Ikea, the long-standing pillar of minimalist style and European design savvy, has abandoned Futura, the typeface used for decades in favour of Verdana. The choice to change typefaces is somewhat unexpected, but choosing Verdana, generally considered a web font, is truly puzzling. Ikea have used Futura, and later their own variant, Ikea Sans, for a long time. At least since 1965, seen in these images from a vintage catalogue.

Ikea's logo with Verdana

The design community is already buzzing. I learned about it from a post on Idsgn.

The reason for such a change is understandable, but ultimately lame. Like I said, Verdana is an on-screen font, and since the web is super-important these days, sources say the move will unify the materials. But at the same time, they acknowledge that the Ikea catalogue is the third most printed publication around the globe, trailing The Bible, and the Harry Potter books. (major skepticism for this statistic, by the way. I mean, don’t most people already have Bibles? It’s not like they need new editions.) If there is still so much weight behind the print endeavor, which abandon the standards for a web-print compromise.

Ikea catalogue with Futura
Previous catalogue using Futura

Ikea catalogue with Verdana
Present catalogue using Verdana

And, hello people, Helvetica also works in print and on the web. Why not go with Helvetica? (And having just visited the site, it seems they are using Helvetica for all but the big goofy animations. Now I’m confused.)

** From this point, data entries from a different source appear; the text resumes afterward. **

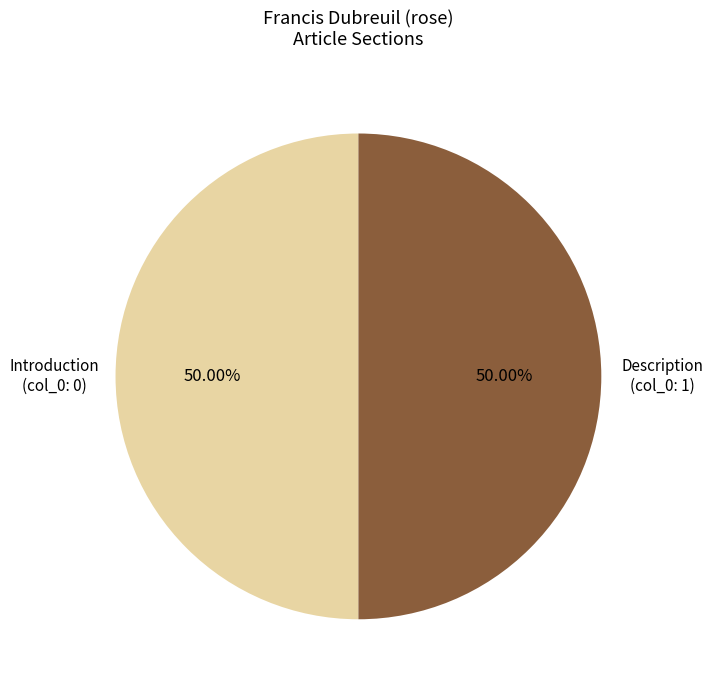

Do Introduction (col_0: 0) and Description (col_0: 1) together represent more than half of the pie?

Yes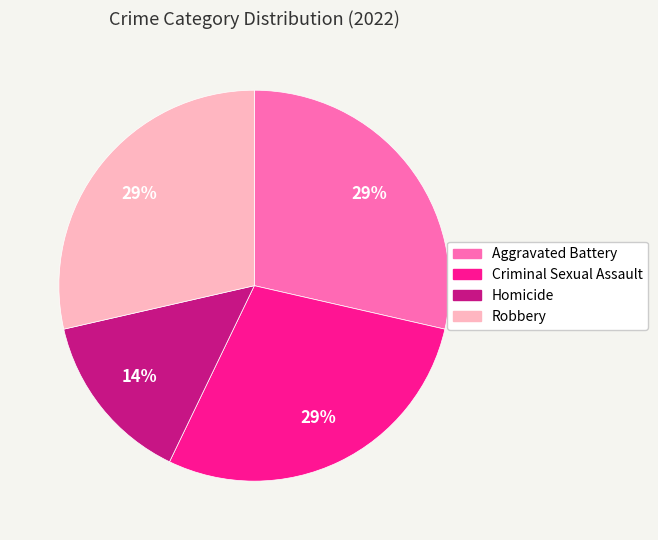

To the nearest percent, what portion does Aggravated Battery represent?

29%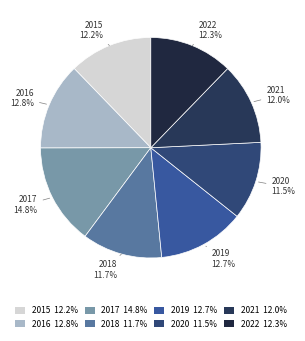

Is 2022 the majority of the pie?

No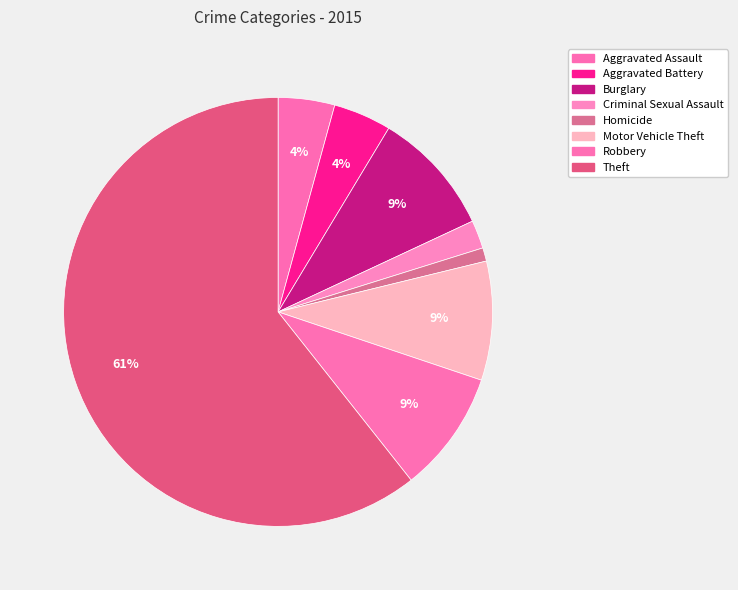

To the nearest percent, what is the average slice percentage?

12%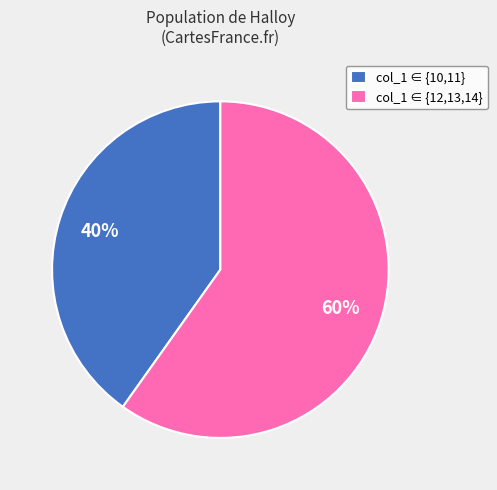

Combined, do col_1 ∈ {10,11} and col_1 ∈ {12,13,14} account for over 50%?

Yes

I hate to be a type snob in this matter, but as usual, I’m look at things from a branding point of view. Because Ikea has so much brand equity in their catalogue, and because their catalogue makes such use of bold, undecorated type, the change has far-reaching impact on the face of the brand. Also, Ikea is seen around the world as a Swedish national brand. They used to embody Scandinavian design within reach. Do they still?